How to complete this task:
Please print every record below exactly as it reads.

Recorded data
####
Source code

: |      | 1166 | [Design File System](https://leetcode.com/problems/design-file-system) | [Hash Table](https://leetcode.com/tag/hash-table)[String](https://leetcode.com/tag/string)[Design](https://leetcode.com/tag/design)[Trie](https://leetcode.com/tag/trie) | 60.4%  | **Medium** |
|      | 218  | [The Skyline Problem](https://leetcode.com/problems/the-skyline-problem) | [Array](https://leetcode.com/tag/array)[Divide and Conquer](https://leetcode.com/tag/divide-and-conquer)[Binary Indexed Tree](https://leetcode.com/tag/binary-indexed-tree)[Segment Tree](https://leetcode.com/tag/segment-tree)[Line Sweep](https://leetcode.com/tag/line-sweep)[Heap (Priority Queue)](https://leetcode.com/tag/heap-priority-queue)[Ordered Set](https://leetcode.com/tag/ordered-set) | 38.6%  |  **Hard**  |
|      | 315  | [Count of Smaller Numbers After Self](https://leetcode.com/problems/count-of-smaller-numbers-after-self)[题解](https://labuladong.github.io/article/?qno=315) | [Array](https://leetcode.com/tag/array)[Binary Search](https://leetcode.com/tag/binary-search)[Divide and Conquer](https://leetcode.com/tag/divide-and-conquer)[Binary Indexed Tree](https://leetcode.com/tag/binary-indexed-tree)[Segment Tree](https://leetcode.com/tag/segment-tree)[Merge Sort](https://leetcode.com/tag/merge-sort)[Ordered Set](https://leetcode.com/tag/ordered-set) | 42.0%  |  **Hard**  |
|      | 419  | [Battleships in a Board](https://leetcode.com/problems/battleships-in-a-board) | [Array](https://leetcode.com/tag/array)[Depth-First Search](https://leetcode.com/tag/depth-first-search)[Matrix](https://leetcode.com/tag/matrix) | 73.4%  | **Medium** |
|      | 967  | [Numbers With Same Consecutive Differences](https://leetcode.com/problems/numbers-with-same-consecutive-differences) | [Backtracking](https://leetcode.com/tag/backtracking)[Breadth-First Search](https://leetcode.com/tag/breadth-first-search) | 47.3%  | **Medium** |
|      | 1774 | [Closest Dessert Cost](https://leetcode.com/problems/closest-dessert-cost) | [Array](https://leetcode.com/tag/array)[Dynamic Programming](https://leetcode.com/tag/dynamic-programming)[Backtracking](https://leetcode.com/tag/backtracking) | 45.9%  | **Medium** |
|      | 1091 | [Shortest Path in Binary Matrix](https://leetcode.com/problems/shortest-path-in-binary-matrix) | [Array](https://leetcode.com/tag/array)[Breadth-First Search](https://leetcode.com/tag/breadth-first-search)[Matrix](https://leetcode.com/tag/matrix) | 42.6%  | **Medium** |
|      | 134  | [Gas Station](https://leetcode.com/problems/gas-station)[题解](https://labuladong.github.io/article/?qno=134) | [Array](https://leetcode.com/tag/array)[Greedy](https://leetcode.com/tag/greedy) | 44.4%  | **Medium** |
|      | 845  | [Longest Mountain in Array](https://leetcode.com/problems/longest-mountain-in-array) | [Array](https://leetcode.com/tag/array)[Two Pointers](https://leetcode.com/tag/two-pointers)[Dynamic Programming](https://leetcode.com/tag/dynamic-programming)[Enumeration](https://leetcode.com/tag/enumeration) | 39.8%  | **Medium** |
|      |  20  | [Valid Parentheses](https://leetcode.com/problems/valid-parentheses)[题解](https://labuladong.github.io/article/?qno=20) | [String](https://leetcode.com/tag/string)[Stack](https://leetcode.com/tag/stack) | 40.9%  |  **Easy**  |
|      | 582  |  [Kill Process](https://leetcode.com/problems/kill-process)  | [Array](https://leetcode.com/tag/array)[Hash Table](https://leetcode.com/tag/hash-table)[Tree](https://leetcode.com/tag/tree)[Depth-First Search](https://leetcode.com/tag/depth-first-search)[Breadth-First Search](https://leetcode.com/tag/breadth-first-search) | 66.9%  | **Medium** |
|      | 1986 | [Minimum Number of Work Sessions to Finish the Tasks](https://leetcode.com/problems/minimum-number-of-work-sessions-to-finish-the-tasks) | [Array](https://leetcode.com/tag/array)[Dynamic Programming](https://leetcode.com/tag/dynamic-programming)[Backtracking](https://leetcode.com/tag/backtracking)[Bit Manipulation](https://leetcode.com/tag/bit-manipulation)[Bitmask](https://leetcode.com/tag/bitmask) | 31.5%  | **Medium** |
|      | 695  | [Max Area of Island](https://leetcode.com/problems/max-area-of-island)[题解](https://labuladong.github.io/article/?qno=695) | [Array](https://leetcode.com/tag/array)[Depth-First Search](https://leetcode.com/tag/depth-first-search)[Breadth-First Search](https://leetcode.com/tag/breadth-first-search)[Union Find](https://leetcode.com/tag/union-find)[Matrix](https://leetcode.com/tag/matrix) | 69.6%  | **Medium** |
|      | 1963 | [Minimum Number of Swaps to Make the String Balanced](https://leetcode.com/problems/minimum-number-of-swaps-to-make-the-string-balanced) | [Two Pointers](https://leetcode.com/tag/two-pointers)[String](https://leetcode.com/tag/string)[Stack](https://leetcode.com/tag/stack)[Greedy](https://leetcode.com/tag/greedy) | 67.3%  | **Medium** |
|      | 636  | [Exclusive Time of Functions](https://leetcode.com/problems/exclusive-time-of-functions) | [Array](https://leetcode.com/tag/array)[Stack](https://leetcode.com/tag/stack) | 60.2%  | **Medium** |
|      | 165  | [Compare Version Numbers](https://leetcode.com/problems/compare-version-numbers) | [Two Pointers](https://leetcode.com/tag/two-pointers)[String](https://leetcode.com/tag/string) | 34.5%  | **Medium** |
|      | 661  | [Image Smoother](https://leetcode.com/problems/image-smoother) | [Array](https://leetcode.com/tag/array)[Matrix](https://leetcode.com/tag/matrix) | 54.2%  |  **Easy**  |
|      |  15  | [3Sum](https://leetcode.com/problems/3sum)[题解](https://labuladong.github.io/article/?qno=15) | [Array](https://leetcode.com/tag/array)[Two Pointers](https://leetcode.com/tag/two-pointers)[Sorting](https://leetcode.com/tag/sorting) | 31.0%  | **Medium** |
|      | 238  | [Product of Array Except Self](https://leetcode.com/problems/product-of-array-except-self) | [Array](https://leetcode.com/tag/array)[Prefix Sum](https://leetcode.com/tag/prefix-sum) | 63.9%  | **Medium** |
####
Output for this task:
Source code

: |      | 1166 | [Design File System](https://leetcode.com/problems/design-file-system) | [Hash Table](https://leetcode.com/tag/hash-table)[String](https://leetcode.com/tag/string)[Design](https://leetcode.com/tag/design)[Trie](https://leetcode.com/tag/trie) | 60.4%  | **Medium** |
|      | 218  | [The Skyline Problem](https://leetcode.com/problems/the-skyline-problem) | [Array](https://leetcode.com/tag/array)[Divide and Conquer](https://leetcode.com/tag/divide-and-conquer)[Binary Indexed Tree](https://leetcode.com/tag/binary-indexed-tree)[Segment Tree](https://leetcode.com/tag/segment-tree)[Line Sweep](https://leetcode.com/tag/line-sweep)[Heap (Priority Queue)](https://leetcode.com/tag/heap-priority-queue)[Ordered Set](https://leetcode.com/tag/ordered-set) | 38.6%  |  **Hard**  |
|      | 315  | [Count of Smaller Numbers After Self](https://leetcode.com/problems/count-of-smaller-numbers-after-self)[题解](https://labuladong.github.io/article/?qno=315) | [Array](https://leetcode.com/tag/array)[Binary Search](https://leetcode.com/tag/binary-search)[Divide and Conquer](https://leetcode.com/tag/divide-and-conquer)[Binary Indexed Tree](https://leetcode.com/tag/binary-indexed-tree)[Segment Tree](https://leetcode.com/tag/segment-tree)[Merge Sort](https://leetcode.com/tag/merge-sort)[Ordered Set](https://leetcode.com/tag/ordered-set) | 42.0%  |  **Hard**  |
|      | 419  | [Battleships in a Board](https://leetcode.com/problems/battleships-in-a-board) | [Array](https://leetcode.com/tag/array)[Depth-First Search](https://leetcode.com/tag/depth-first-search)[Matrix](https://leetcode.com/tag/matrix) | 73.4%  | **Medium** |
|      | 967  | [Numbers With Same Consecutive Differences](https://leetcode.com/problems/numbers-with-same-consecutive-differences) | [Backtracking](https://leetcode.com/tag/backtracking)[Breadth-First Search](https://leetcode.com/tag/breadth-first-search) | 47.3%  | **Medium** |
|      | 1774 | [Closest Dessert Cost](https://leetcode.com/problems/closest-dessert-cost) | [Array](https://leetcode.com/tag/array)[Dynamic Programming](https://leetcode.com/tag/dynamic-programming)[Backtracking](https://leetcode.com/tag/backtracking) | 45.9%  | **Medium** |
|      | 1091 | [Shortest Path in Binary Matrix](https://leetcode.com/problems/shortest-path-in-binary-matrix) | [Array](https://leetcode.com/tag/array)[Breadth-First Search](https://leetcode.com/tag/breadth-first-search)[Matrix](https://leetcode.com/tag/matrix) | 42.6%  | **Medium** |
|      | 134  | [Gas Station](https://leetcode.com/problems/gas-station)[题解](https://labuladong.github.io/article/?qno=134) | [Array](https://leetcode.com/tag/array)[Greedy](https://leetcode.com/tag/greedy) | 44.4%  | **Medium** |
|      | 845  | [Longest Mountain in Array](https://leetcode.com/problems/longest-mountain-in-array) | [Array](https://leetcode.com/tag/array)[Two Pointers](https://leetcode.com/tag/two-pointers)[Dynamic Programming](https://leetcode.com/tag/dynamic-programming)[Enumeration](https://leetcode.com/tag/enumeration) | 39.8%  | **Medium** |
|      |  20  | [Valid Parentheses](https://leetcode.com/problems/valid-parentheses)[题解](https://labuladong.github.io/article/?qno=20) | [String](https://leetcode.com/tag/string)[Stack](https://leetcode.com/tag/stack) | 40.9%  |  **Easy**  |
|      | 582  |  [Kill Process](https://leetcode.com/problems/kill-process)  | [Array](https://leetcode.com/tag/array)[Hash Table](https://leetcode.com/tag/hash-table)[Tree](https://leetcode.com/tag/tree)[Depth-First Search](https://leetcode.com/tag/depth-first-search)[Breadth-First Search](https://leetcode.com/tag/breadth-first-search) | 66.9%  | **Medium** |
|      | 1986 | [Minimum Number of Work Sessions to Finish the Tasks](https://leetcode.com/problems/minimum-number-of-work-sessions-to-finish-the-tasks) | [Array](https://leetcode.com/tag/array)[Dynamic Programming](https://leetcode.com/tag/dynamic-programming)[Backtracking](https://leetcode.com/tag/backtracking)[Bit Manipulation](https://leetcode.com/tag/bit-manipulation)[Bitmask](https://leetcode.com/tag/bitmask) | 31.5%  | **Medium** |
|      | 695  | [Max Area of Island](https://leetcode.com/problems/max-area-of-island)[题解](https://labuladong.github.io/article/?qno=695) | [Array](https://leetcode.com/tag/array)[Depth-First Search](https://leetcode.com/tag/depth-first-search)[Breadth-First Search](https://leetcode.com/tag/breadth-first-search)[Union Find](https://leetcode.com/tag/union-find)[Matrix](https://leetcode.com/tag/matrix) | 69.6%  | **Medium** |
|      | 1963 | [Minimum Number of Swaps to Make the String Balanced](https://leetcode.com/problems/minimum-number-of-swaps-to-make-the-string-balanced) | [Two Pointers](https://leetcode.com/tag/two-pointers)[String](https://leetcode.com/tag/string)[Stack](https://leetcode.com/tag/stack)[Greedy](https://leetcode.com/tag/greedy) | 67.3%  | **Medium** |
|      | 636  | [Exclusive Time of Functions](https://leetcode.com/problems/exclusive-time-of-functions) | [Array](https://leetcode.com/tag/array)[Stack](https://leetcode.com/tag/stack) | 60.2%  | **Medium** |
|      | 165  | [Compare Version Numbers](https://leetcode.com/problems/compare-version-numbers) | [Two Pointers](https://leetcode.com/tag/two-pointers)[String](https://leetcode.com/tag/string) | 34.5%  | **Medium** |
|      | 661  | [Image Smoother](https://leetcode.com/problems/image-smoother) | [Array](https://leetcode.com/tag/array)[Matrix](https://leetcode.com/tag/matrix) | 54.2%  |  **Easy**  |
|      |  15  | [3Sum](https://leetcode.com/problems/3sum)[题解](https://labuladong.github.io/article/?qno=15) | [Array](https://leetcode.com/tag/array)[Two Pointers](https://leetcode.com/tag/two-pointers)[Sorting](https://leetcode.com/tag/sorting) | 31.0%  | **Medium** |
|      | 238  | [Product of Array Except Self](https://leetcode.com/problems/product-of-array-except-self) | [Array](https://leetcode.com/tag/array)[Prefix Sum](https://leetcode.com/tag/prefix-sum) | 63.9%  | **Medium** |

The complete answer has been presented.